Retype the lines running from the line with "List the labels" to the line with "8, 1, 2, 7, 4, 9, 3, 6, 5", both included, without changing them.

*** The data ***

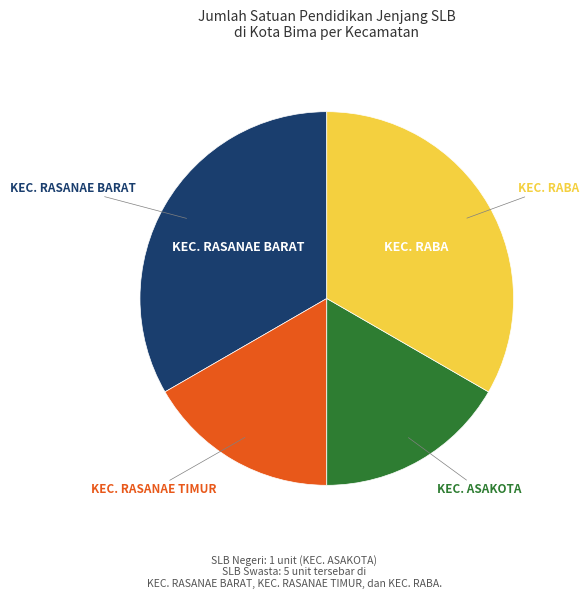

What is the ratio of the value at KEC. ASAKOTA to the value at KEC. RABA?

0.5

*** End of The data ***
*** The data ***

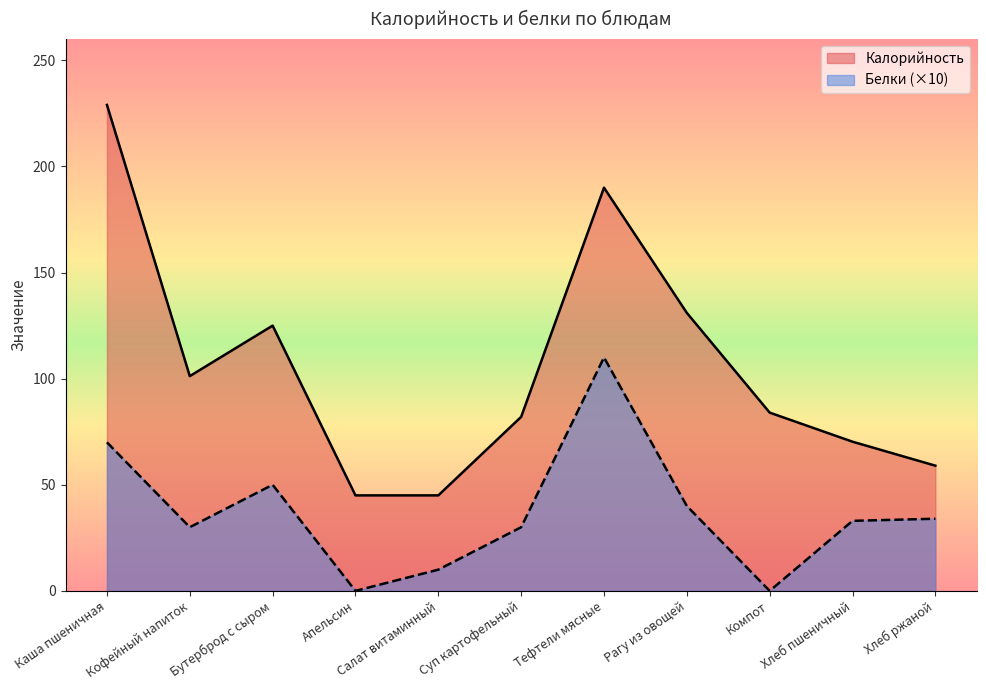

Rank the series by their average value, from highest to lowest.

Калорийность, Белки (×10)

*** End of The data ***
*** The data ***

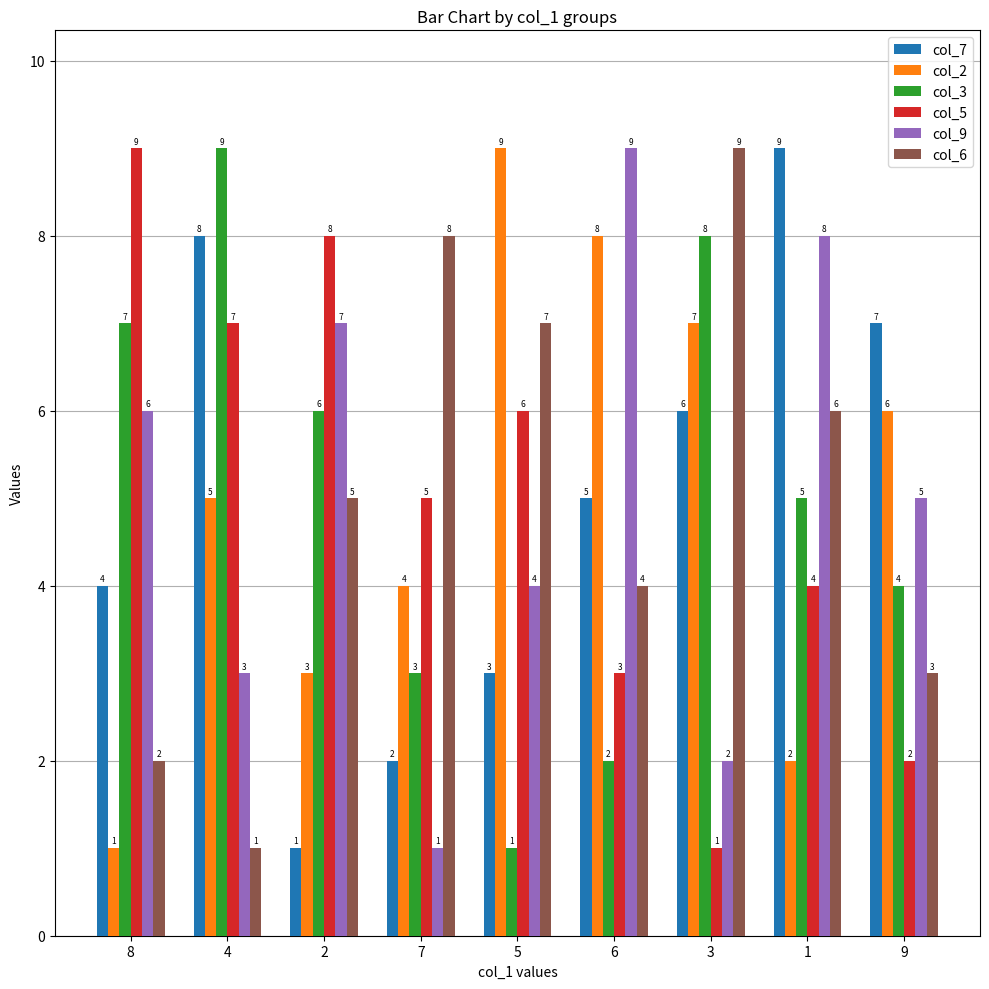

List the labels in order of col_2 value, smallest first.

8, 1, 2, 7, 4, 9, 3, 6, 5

*** End of The data ***

Problem solution
List the labels in order of col_2 value, smallest first.

8, 1, 2, 7, 4, 9, 3, 6, 5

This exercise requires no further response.